Material to process —
--- START ---
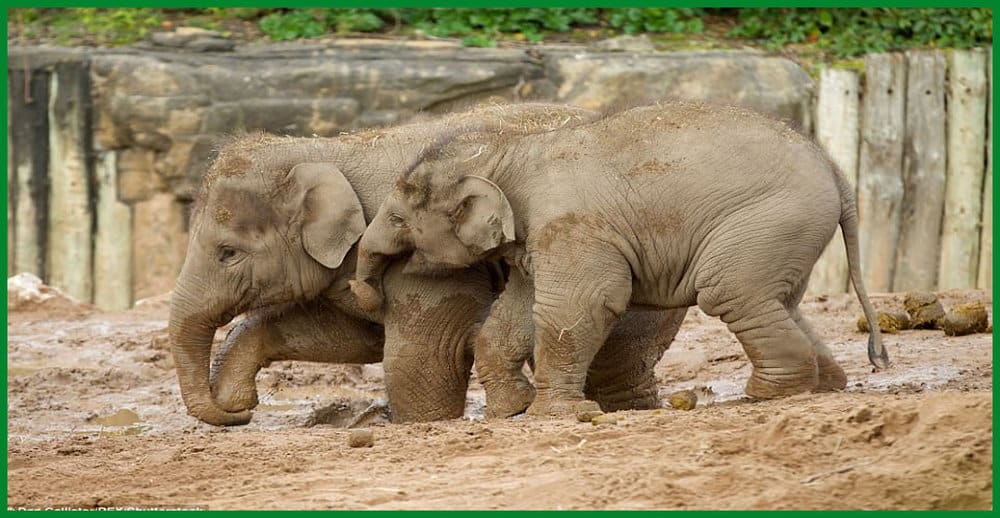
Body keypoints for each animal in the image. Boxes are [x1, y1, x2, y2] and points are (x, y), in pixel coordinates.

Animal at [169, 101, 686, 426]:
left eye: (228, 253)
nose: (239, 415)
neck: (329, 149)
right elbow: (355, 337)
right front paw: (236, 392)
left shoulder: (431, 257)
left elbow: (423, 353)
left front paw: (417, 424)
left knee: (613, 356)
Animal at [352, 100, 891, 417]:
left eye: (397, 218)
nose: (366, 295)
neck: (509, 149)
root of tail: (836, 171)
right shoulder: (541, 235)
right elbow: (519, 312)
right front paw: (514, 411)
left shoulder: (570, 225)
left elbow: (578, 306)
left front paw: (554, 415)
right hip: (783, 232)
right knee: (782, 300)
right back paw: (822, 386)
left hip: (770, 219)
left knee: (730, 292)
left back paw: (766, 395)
--- END ---
--- START ---
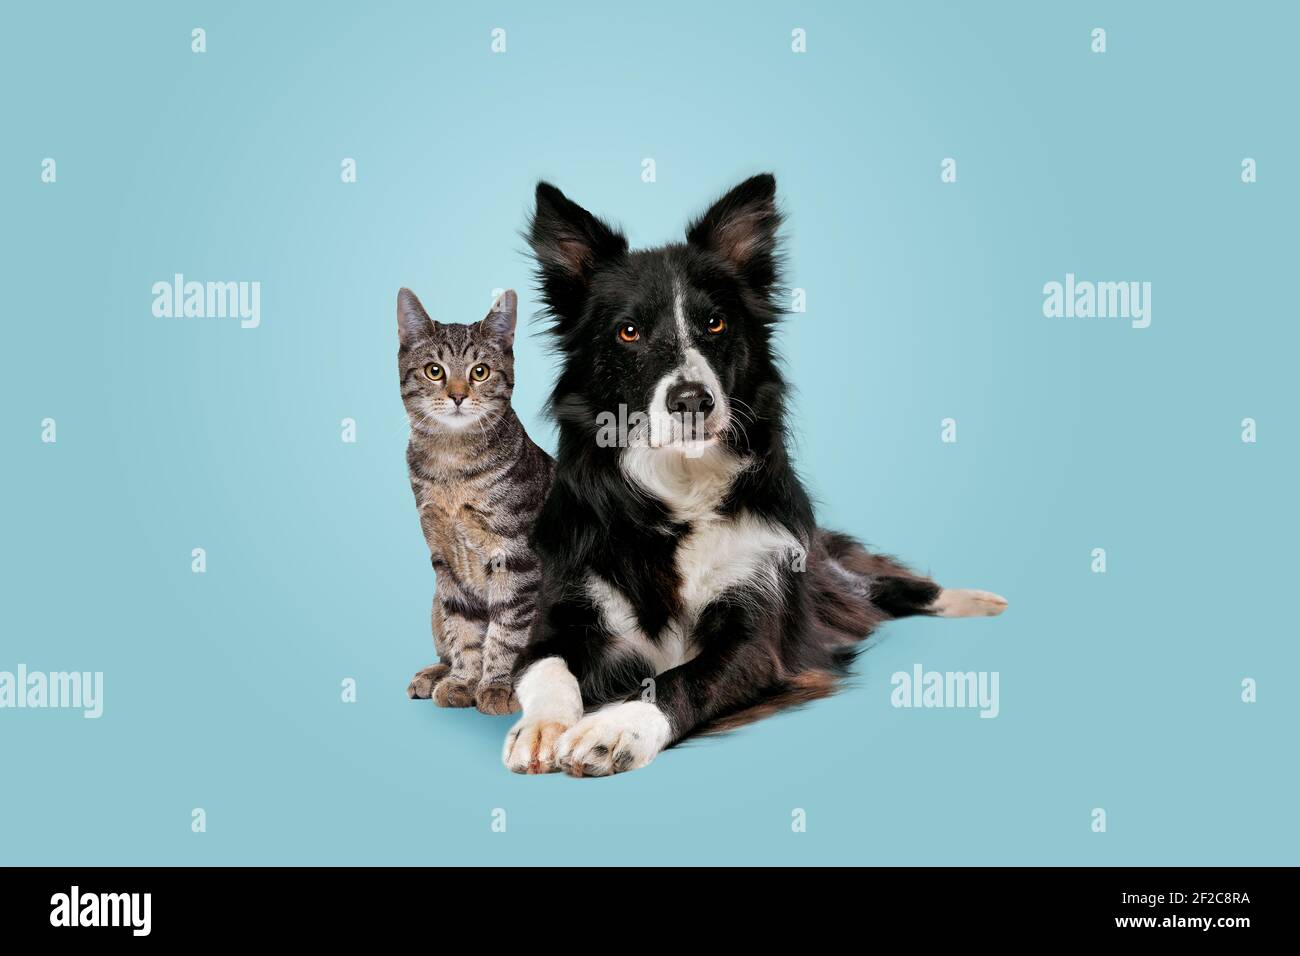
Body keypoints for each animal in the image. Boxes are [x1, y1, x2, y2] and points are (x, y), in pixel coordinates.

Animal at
--- END ---
Task prompt —
In the records, which lines mention the word "right"? Copy those lines.

Expected answer —
right elbow: (355, 337)
right front paw: (236, 392)
right shoulder: (541, 235)
right elbow: (519, 312)
right front paw: (514, 411)
right hip: (783, 232)
right knee: (782, 300)
right back paw: (822, 386)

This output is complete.